BEGIN Source data
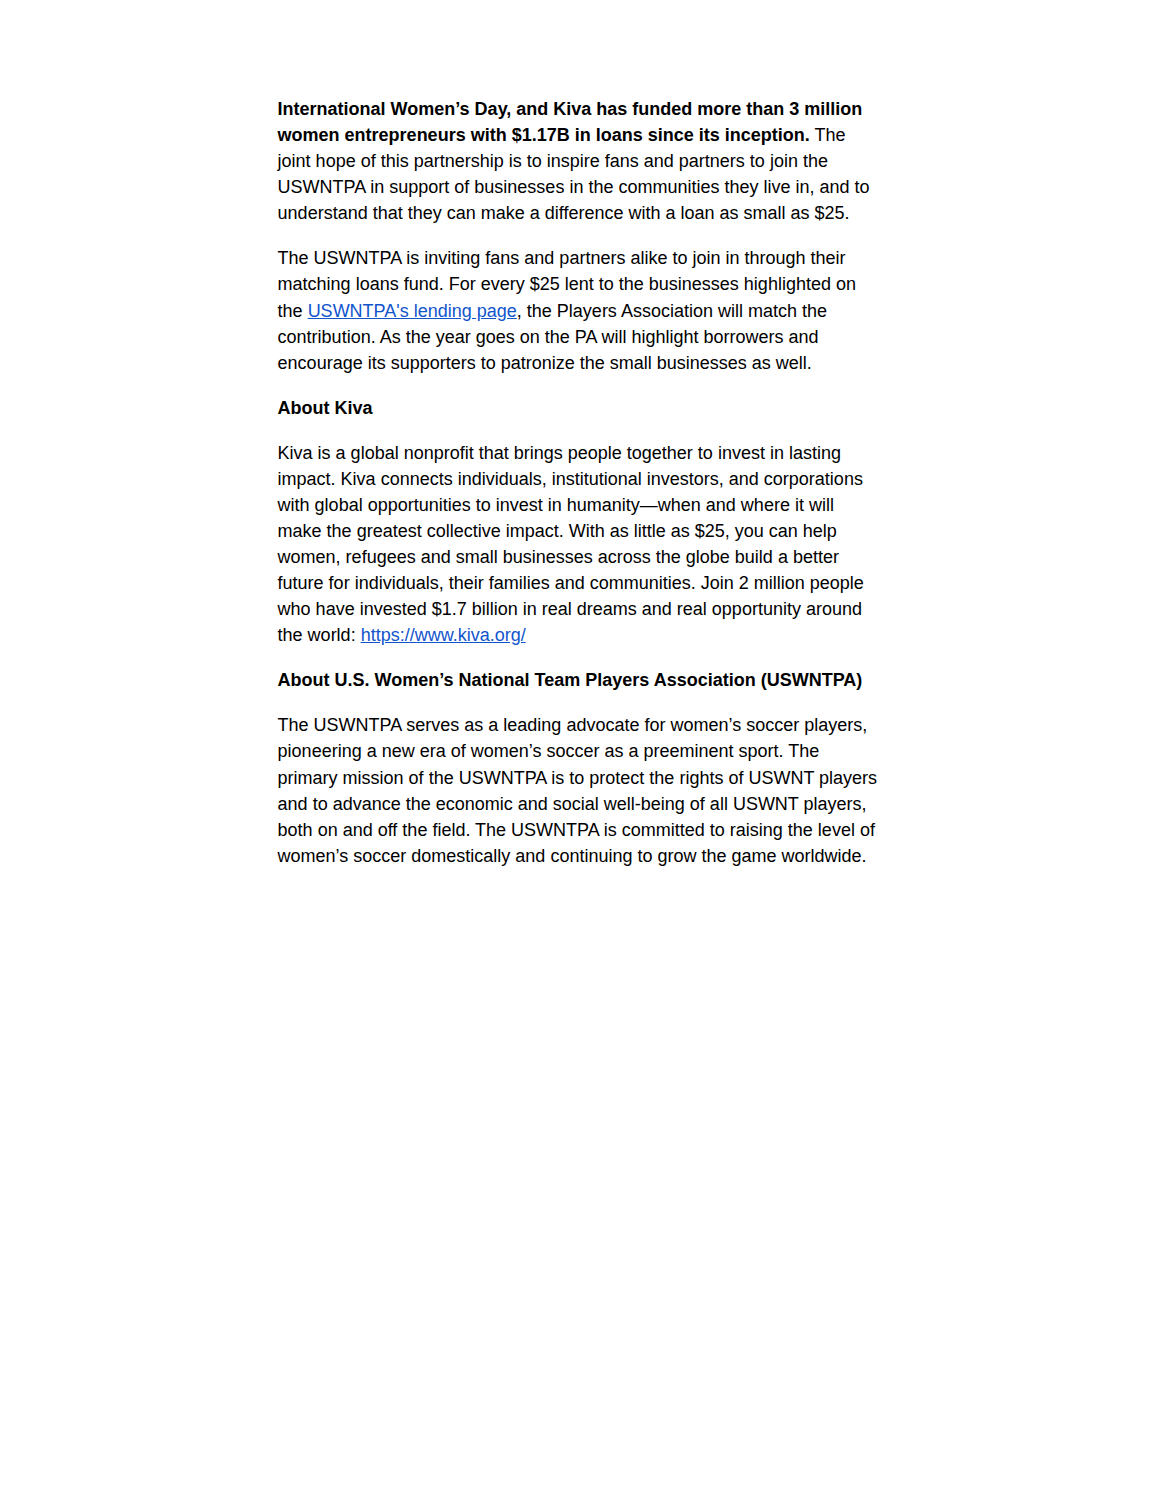International Women’s Day, and Kiva has funded more than 3 million women entrepreneurs with $1.17B in loans since its inception. The joint hope of this partnership is to inspire fans and partners to join the USWNTPA in support of businesses in the communities they live in, and to understand that they can make a difference with a loan as small as $25.
The USWNTPA is inviting fans and partners alike to join in through their matching loans fund. For every $25 lent to the businesses highlighted on the USWNTPA's lending page, the Players Association will match the contribution. As the year goes on the PA will highlight borrowers and encourage its supporters to patronize the small businesses as well.
About Kiva
Kiva is a global nonprofit that brings people together to invest in lasting impact. Kiva connects individuals, institutional investors, and corporations with global opportunities to invest in humanity—when and where it will make the greatest collective impact. With as little as $25, you can help women, refugees and small businesses across the globe build a better future for individuals, their families and communities. Join 2 million people who have invested $1.7 billion in real dreams and real opportunity around the world: https://www.kiva.org/
About U.S. Women’s National Team Players Association (USWNTPA)
The USWNTPA serves as a leading advocate for women’s soccer players, pioneering a new era of women’s soccer as a preeminent sport. The primary mission of the USWNTPA is to protect the rights of USWNT players and to advance the economic and social well-being of all USWNT players, both on and off the field. The USWNTPA is committed to raising the level of women’s soccer domestically and continuing to grow the game worldwide.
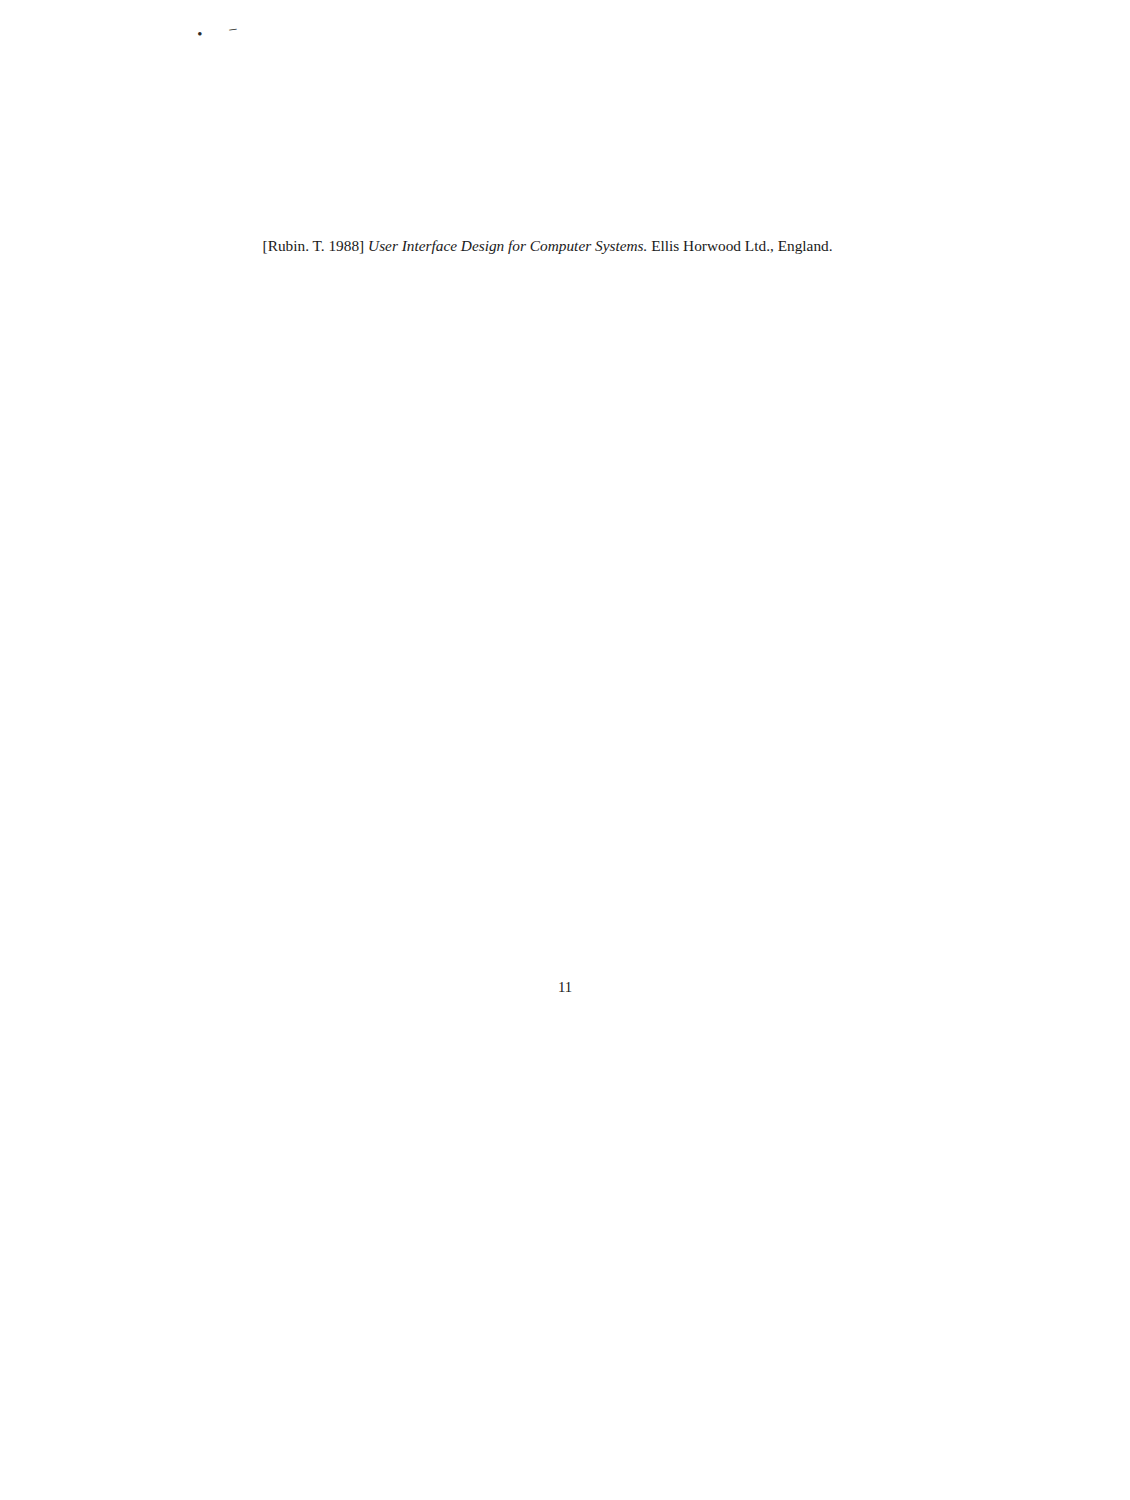•–
[Rubin. T. 1988] User Interface Design for Computer Systems. Ellis Horwood Ltd., England.
11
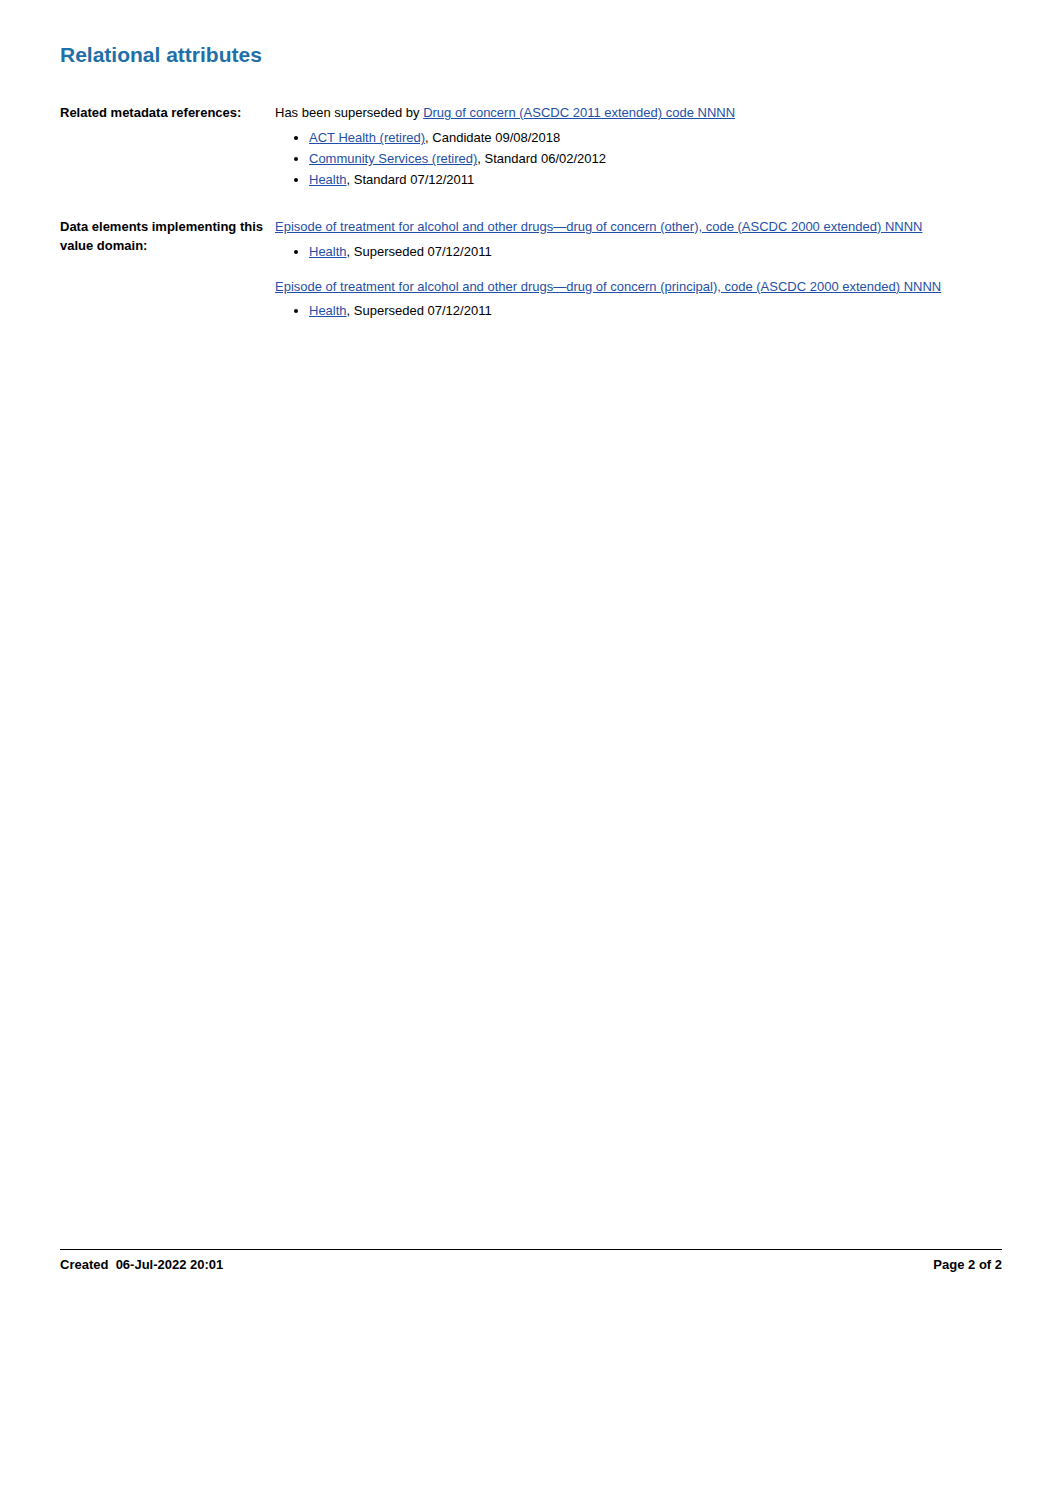Relational attributes
| Related metadata references: | Has been superseded by Drug of concern (ASCDC 2011 extended) code NNNN ACT Health (retired) , Candidate 09/08/2018 Community Services (retired) , Standard 06/02/2012 Health , Standard 07/12/2011 |
| Data elements implementing this value domain: | Episode of treatment for alcohol and other drugs—drug of concern (other), code (ASCDC 2000 extended) NNNN Health , Superseded 07/12/2011 Episode of treatment for alcohol and other drugs—drug of concern (principal), code (ASCDC 2000 extended) NNNN Health , Superseded 07/12/2011 |
Created 06-Jul-2022 20:01 Page 2 of 2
END Source data
Retype the lines exactly as they appear, beginning with the line that contains "The USWNTPA serves" and ending with the final line of the entries, and omit the pictures.

## Completed task
The USWNTPA serves as a leading advocate for women’s soccer players, pioneering a new era of women’s soccer as a preeminent sport. The primary mission of the USWNTPA is to protect the rights of USWNT players and to advance the economic and social well-being of all USWNT players, both on and off the field. The USWNTPA is committed to raising the level of women’s soccer domestically and continuing to grow the game worldwide.
•–
[Rubin. T. 1988] User Interface Design for Computer Systems. Ellis Horwood Ltd., England.
11
Relational attributes
| Related metadata references: | Has been superseded by Drug of concern (ASCDC 2011 extended) code NNNN ACT Health (retired) , Candidate 09/08/2018 Community Services (retired) , Standard 06/02/2012 Health , Standard 07/12/2011 |
| Data elements implementing this value domain: | Episode of treatment for alcohol and other drugs—drug of concern (other), code (ASCDC 2000 extended) NNNN Health , Superseded 07/12/2011 Episode of treatment for alcohol and other drugs—drug of concern (principal), code (ASCDC 2000 extended) NNNN Health , Superseded 07/12/2011 |
Created 06-Jul-2022 20:01 Page 2 of 2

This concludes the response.